Recently, the Biden Administration surprised the financial markets with a proposal to raise the capital gains tax rate for people that earn $1 million or more in income. However, was this really a surprise? During his campaign, he telegraphed his plans to raise taxes on the top 1% of income earners and this announcement is consistent with that message. According to the Federal Reserve, households in the top 1 percentile of income own about 45% of all U.S. corporate equities and mutual fund shares. That concentration is why a tax applied to a very narrow slice of U.S. households led to the recent abrupt market selloff. The positive market move that ensued is likely investors realizing this was not a surprise, given Biden’s campaign, and, more importantly, raising the capital gains tax rate faces a long and uncertain path through Congress. At this time, this tax change will not likely pass
in its current form for three reasons:
- this is a large increase and will likely be lowered;
- Republicans will not go along with it and even some Democrats may not be on board, though they could be persuaded if the tax change includes a removal of the SALT tax cap;
- though the economic recovery is broadening, this could hurt the delicate balance.
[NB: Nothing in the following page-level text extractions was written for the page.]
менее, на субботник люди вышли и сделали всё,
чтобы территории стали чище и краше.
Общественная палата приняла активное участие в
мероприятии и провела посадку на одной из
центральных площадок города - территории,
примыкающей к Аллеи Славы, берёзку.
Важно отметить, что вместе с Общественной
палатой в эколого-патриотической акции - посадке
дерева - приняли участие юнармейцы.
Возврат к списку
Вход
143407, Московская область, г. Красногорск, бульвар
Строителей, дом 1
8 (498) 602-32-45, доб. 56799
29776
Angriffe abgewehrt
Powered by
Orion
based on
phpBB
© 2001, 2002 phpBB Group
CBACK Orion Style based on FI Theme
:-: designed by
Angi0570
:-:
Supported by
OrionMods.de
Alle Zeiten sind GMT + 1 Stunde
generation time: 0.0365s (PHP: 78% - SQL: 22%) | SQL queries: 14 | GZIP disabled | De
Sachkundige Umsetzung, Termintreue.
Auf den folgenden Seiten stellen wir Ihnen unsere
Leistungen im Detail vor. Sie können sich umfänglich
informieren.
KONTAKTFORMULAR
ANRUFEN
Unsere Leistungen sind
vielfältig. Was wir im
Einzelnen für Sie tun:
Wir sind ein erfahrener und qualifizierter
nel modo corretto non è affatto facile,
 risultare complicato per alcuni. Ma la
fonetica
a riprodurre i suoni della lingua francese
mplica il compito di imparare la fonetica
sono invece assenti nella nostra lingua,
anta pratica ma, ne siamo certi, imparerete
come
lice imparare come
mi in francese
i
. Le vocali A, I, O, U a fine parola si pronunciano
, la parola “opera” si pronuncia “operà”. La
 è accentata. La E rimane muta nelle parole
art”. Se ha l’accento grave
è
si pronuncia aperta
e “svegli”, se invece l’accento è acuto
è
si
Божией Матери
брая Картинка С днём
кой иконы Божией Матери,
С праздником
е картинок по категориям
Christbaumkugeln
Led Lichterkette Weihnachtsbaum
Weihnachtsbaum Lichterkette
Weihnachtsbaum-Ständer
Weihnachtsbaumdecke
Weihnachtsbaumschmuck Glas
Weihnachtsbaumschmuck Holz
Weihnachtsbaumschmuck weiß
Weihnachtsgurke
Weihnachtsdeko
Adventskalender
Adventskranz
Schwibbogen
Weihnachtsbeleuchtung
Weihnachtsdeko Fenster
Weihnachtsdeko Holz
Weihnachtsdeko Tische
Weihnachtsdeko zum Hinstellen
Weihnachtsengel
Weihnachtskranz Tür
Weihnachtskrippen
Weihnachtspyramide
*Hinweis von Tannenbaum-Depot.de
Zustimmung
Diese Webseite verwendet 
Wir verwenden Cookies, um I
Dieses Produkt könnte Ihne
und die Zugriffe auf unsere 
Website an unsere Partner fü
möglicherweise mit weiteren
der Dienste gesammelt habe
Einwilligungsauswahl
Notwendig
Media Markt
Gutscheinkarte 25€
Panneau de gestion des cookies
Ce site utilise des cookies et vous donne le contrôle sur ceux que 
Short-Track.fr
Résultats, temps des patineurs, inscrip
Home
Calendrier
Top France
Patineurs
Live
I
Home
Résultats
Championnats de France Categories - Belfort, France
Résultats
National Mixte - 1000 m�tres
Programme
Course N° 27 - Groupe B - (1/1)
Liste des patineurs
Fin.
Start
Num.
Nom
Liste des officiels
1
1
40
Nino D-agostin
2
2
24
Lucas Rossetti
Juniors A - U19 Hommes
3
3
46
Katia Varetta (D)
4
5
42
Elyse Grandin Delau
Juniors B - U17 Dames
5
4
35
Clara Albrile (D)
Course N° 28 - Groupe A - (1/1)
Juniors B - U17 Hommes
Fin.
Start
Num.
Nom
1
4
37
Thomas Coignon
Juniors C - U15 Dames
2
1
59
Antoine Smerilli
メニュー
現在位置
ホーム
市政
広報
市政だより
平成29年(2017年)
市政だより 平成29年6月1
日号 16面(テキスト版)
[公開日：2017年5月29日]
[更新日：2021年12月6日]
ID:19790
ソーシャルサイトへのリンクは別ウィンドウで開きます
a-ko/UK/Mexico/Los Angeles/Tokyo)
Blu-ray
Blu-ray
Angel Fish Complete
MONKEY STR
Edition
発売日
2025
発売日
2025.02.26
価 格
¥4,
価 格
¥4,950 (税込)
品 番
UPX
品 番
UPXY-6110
Lastly, speaking of the financial markets, investors reacted positively to Biden’s announcements and stimulus bill in the first part of the year. Equities rallied and bond yields surged in anticipation of good times ahead. Lately, this has not been the case. After the first quarter rally in economically sensitive asset classes and sectors like value, small cap, financials, industrials and materials, there has been a sharp reversal lately as growth and technology have taken the lead as investors begin to question economic growth and focus on the economic cycle shift from early recovery to mid-recovery. Similarly, bond yields surged in the first quarter. However, slowing growth prospects have begun to pressure yields.
Going forward, new agenda items will likely require the Biden administration to compromise with a deeply divided Congress. Biden’s campaign promise to unite the country may prove to be his most difficult promise to fulfill. In these times, your financial professional can help you stay focused on your long-term risk and return goals and help you with your personalized investment objectives.